A prisão ocorreu nas proximidades de onde Manoel foi visto pela última vez, em imagens de câmeras de segurança que circularam nas redes sociais. O vídeo, registrado no domingo (20), mostra o psicólogo caminhando visivelmente assustado, usando camisa polo azul clara e calça jeans. Ele havia sido dado como desaparecido pela família no mesmo dia.
De acordo com informações preliminares da Polícia Civil, a principal linha de investigação aponta para latrocínio, roubo seguido de morte. A Delegacia Especializada em Homicídios e Sequestros (DEHS) conduz o caso e não descarta o envolvimento de outros suspeitos.
Peritos que estiveram no local do crime encontraram marcas no corpo que indicam possível esganadura, possivelmente causada por um golpe conhecido como “mata-leão”. A confirmação da causa da morte, no entanto, dependerá do resultado da necropsia. A possibilidade de violência sexual também será investigada.
A identidade do homem preso ainda não foi divulgada oficialmente. A polícia também apura se o crime teve motivação exclusivamente patrimonial ou se há relação com outros delitos registrados recentemente na região, marcada por alto índice de criminalidade e abandono.
A família de Manoel segue acompanhando as investigações e aguarda por respostas sobre as circunstâncias da morte.
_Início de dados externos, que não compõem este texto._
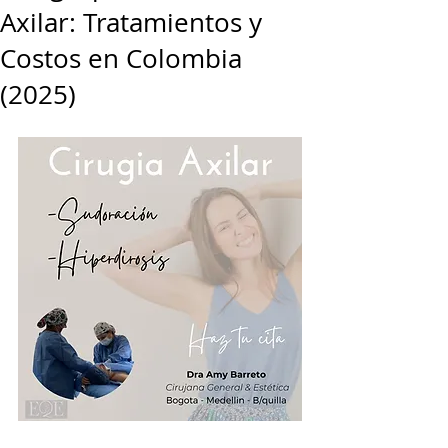
Axilar: Tratamientos y
Costos en Colombia
(2025)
Vídeo mostra últimos momentos de psicólogo
Segundo a amiga Claudia, Manoel, carinhosamente chamado de “Neto”, era uma pessoa tranquila, respeitada e sem qualquer envolvimento com atividades ilícitas:
“Ele era centrado, estudado, inteligente, sabia conversar com todos. Era uma pessoa maravilhosa. Infelizmente, fizeram essa crueldade com ele”, lamentou.
Neto era psicólogo, professor universitário e, atualmente, cursava Farmácia, estagiando em um hospital particular da cidade. Amigos relatam que ele tinha muitos planos para o futuro, interrompidos de forma trágica.
No momento em que foi encontrado, Manoel estava sem o celular, carteira e tênis, o que reforça a suspeita de latrocínio (roubo seguido de morte). O corpo ainda passará por perícia para que a causa da morte seja confirmada oficialmente.